Try it = Reproduce the records exactly, but not the pictures.

[Records from a data collection]
-- Opening Marker --

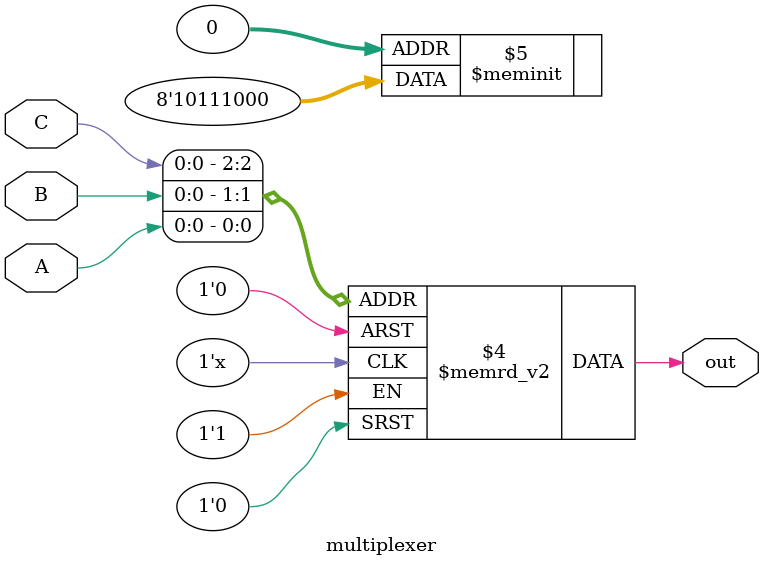
<source format=v>


module multiplexer(output out,input A,B,C);
always@(C,B,A)
 begin
  case({C,B,A})
   3'b000: {out} = 1'b0;
   3'b001: {out} = 1'b0;
   3'b010: {out} = 1'b0;
   3'b011: {out} = 1'b1;
   3'b100: {out} = 1'b1;
   3'b101: {out} = 1'b1;
   3'b110: {out} = 1'b0;
   3'b111: {out} = 1'b1;
  endcase
 end
endmodule


</source>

-- Closing Marker --

Final answer =
<source format=v>


module multiplexer(output out,input A,B,C);
always@(C,B,A)
 begin
  case({C,B,A})
   3'b000: {out} = 1'b0;
   3'b001: {out} = 1'b0;
   3'b010: {out} = 1'b0;
   3'b011: {out} = 1'b1;
   3'b100: {out} = 1'b1;
   3'b101: {out} = 1'b1;
   3'b110: {out} = 1'b0;
   3'b111: {out} = 1'b1;
  endcase
 end
endmodule


</source>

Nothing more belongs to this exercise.